- **The tasks**
A) Reproduce, word for word, the passage of the Ohio case law summary from "In the present" up to and including "to the laboratory.".
B) Write what follows in the Ohio case law summary, picking up after its last line.

- **Reading text**
-*-
In the present case the record shows the urine sample seal was not on the bottle when it was delivered to the lab for testing. The appellate court, based on the evidence in the record, set out the chain of custody, indicating each person who handled the bag that contained the bottled urine sample. (Par. 50). The appellate court found there was “no indication that the sealed manila envelope had been opened, damaged, or tampered with, which would have allowed the test tube-like container inside the sealed envelope to be opened, damaged, or tampered with. (Par. 51). Nor was there any indication of tampering was apparent during the transportation of the urine specimen to the laboratory.

"The purpose of the sealing requirements described in Ohio Adm.Code 3701-53-06(F) is to ensure that the blood [or urine] specimen is the same specimen that was placed in its container by the person who collected it from the defendant, and [that] it is in the same condition as when it was put there." State v. Roberts, 2009-Ohio-1799 (1st Dist.). This allows for an outer package containing the sample to be sufficiently sealed in a manner such that tampering can be detected. (Par. 52). A change was made to Ohio Adm.Code 3701-53-06(F) from requiring the urine sample to be "sealed with a gummed tape or sticker." To the current language of “to be sealed in a manner such that tampering can be detected.” The appellate court noted the amendment to the rule permitted more flexibility in how a urine specimen may be sealed. (Par. 52). The appellate court held there was at least substantial compliance with Ohio Adm.Code 3701-53-06(F) and no evidence of tampering, Therefore, the urine sample should not be excluded for lack of compliance.5

Sovereign citizen issues

State v. Brown, 2024-Ohio-4808 (2d. Dist.). Convictions for driving without a license and speeding were affirmed. Although there were no significant evidentiary issues raised in this case, the appellate court addressed the defendant’s claim as being exempt from having a driver’s license as an “unfranchised common law free man.” The court found it was simply a different name for a sovereign citizen. Relying on its prior decision in State v. Few, 2015-Ohio-2292, the court found arguments of exemption from laws based on admiralty, the yellow fringe on the United States flag, and the capitalization of a person’s name were frivolous, meritless, and worthy of little discussion. (Par. 14, citing DuBose v. Kasich, 2013 U.S. Dist. LEXIS 6086, 2013 WL 164506, (S.D. Ohio Jan. 15, 2013 and Furr v. Robinson, 2023-Ohio-481.

While courts are faced with similar arguments from sovereign citizens from time to time, this case and the cases cited herein are authority for courts to deal with similar issues in a summary manner.

Mistrial – No double jeopardy.
-*-
Stored items
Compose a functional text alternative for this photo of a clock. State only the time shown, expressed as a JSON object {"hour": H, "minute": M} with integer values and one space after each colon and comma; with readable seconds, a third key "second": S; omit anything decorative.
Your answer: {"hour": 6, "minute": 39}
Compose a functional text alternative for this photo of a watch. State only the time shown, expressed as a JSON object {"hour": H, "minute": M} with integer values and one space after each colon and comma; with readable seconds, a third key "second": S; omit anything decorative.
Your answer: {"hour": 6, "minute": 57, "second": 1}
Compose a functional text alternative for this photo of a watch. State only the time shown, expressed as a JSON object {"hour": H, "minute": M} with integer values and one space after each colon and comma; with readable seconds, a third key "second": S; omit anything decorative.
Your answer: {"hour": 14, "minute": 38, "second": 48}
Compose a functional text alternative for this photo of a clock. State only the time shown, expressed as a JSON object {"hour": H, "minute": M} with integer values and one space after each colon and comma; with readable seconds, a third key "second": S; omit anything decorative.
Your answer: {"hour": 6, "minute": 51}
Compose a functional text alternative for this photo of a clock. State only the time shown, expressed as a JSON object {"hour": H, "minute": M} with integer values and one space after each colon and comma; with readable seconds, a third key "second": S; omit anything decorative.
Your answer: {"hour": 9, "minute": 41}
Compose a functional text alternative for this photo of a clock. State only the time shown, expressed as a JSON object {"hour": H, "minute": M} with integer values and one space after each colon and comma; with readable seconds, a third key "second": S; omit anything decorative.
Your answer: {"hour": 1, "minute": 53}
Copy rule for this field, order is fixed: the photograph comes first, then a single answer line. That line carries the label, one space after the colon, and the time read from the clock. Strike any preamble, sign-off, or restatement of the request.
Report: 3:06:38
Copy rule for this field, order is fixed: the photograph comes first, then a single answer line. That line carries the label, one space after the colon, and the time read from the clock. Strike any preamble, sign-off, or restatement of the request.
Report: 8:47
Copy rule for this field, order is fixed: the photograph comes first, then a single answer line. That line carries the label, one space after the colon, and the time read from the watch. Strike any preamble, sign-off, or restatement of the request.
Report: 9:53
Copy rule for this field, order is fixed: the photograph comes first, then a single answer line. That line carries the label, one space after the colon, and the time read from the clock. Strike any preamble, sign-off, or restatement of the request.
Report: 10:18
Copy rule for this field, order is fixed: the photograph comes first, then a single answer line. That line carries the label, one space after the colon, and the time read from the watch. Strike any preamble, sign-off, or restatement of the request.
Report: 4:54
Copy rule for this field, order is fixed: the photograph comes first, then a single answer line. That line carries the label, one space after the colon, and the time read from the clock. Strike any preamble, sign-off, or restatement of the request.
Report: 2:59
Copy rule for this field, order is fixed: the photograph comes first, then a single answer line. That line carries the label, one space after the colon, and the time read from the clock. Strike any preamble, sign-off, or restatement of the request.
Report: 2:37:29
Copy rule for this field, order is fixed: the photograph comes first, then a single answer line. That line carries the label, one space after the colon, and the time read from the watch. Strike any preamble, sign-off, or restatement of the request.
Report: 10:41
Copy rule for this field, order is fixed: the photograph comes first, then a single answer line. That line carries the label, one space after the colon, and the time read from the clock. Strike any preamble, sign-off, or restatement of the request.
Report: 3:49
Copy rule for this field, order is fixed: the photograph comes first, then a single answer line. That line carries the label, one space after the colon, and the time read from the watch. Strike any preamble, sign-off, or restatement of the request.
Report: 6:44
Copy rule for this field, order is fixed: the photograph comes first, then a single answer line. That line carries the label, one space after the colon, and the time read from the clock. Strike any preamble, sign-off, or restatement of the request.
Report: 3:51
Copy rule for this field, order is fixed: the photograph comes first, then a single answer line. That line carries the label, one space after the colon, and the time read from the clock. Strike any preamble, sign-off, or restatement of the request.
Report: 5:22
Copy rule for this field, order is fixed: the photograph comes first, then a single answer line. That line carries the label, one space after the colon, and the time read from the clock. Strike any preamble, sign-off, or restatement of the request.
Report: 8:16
-*-
- **Results by task**
A)
In the present case the record shows the urine sample seal was not on the bottle when it was delivered to the lab for testing. The appellate court, based on the evidence in the record, set out the chain of custody, indicating each person who handled the bag that contained the bottled urine sample. (Par. 50). The appellate court found there was “no indication that the sealed manila envelope had been opened, damaged, or tampered with, which would have allowed the test tube-like container inside the sealed envelope to be opened, damaged, or tampered with. (Par. 51). Nor was there any indication of tampering was apparent during the transportation of the urine specimen to the laboratory.

B)
State v. Wilson, 2024-Ohio-4983 (1st. Dist.) An order overruling the defendant’s motion to dismiss on double jeopardy grounds was affirmed. The defendant was charged with operating a vehicle under the influence (OVI), an additional OVI charge with refusal to submit with a chemical test and a prior OVI conviction, and three related minor misdemeanor traffic offenses.

After the jury trial commenced on the OVI charges, the defendant objected to information on the officer’s body worn camera which also displayed the defendant’s personal information and criminal record. The court recessed the trial to permit the prosecutor to obtain a redacted version of the video. When the prosecutor explained the information on the video could not be redacted, the court declared a mistrial.

The defendant filed a motion to dismiss the charges on double jeopardy grounds since the jury had been impaneled and sworn when the mistrial was declared. The trial court found the unredacted information was not prosecutorial misconduct, as the prosecutor did not deliberately attempt to introduce improper evidence, but rather, it was contained on the video he received. The court further held that the video with the objectionable information had been in defense counsel’s possession for weeks and the defendant had the obligation to raise the issue prior to trial. The defendant tool a direct appeal from the order overruling the motion to dismiss.

The issue before the court of appeals was any consent by the defendant to the mistrial order. When a mistrial is declared with the defendant’s consent, the defendant waives any double jeopardy claim unless the prosecutor or judge intentionally provoked the defendant into requesting a mistrial. (Par. 14, relying on State v. Mengitsu, 2003-Ohio-1452 (10th. Dist.). Although a defendant's consent to a mistrial need not be expressly stated, the court in Wilson noted a split in appellate decisions when a failure to object may be a waiver to a double jeopardy claim (State v. Mengitsu, supra,) and a more positive indication of consent is required. (United States v. Osaghae, 20 Fed.Appx. 369, 371 (6th Cir. 2001)).

In the present case the appellate court found the defendant consented to the mistrial. The court noted the mistrial issue initially arose when the defendant objected to the unredacted information on the video. The judge suggested a possible mistrial if the information could not be redacted and the defendant appeared to agree. After it was determined that the information could not be redacted and the court indicted a mistrial would be granted, the defense counsel’s response of “thank you,” combined with defense counsel's previous argument that a mistrial was appropriate and absent any other indication the defendant opposed a mistrial, the appellate court found implied consent to the trial court's declaration. 

Author’s Note: One critical factor in this case was the trial court’s record during the in-chamber conference with the prosecutor and defense counsel during the trial. Because of the split in appellate decisions whether a defendant must expressly consent to a mistrial or waive any objection by silence, a record of the exchange in a judge’s chambers may determine an appeal.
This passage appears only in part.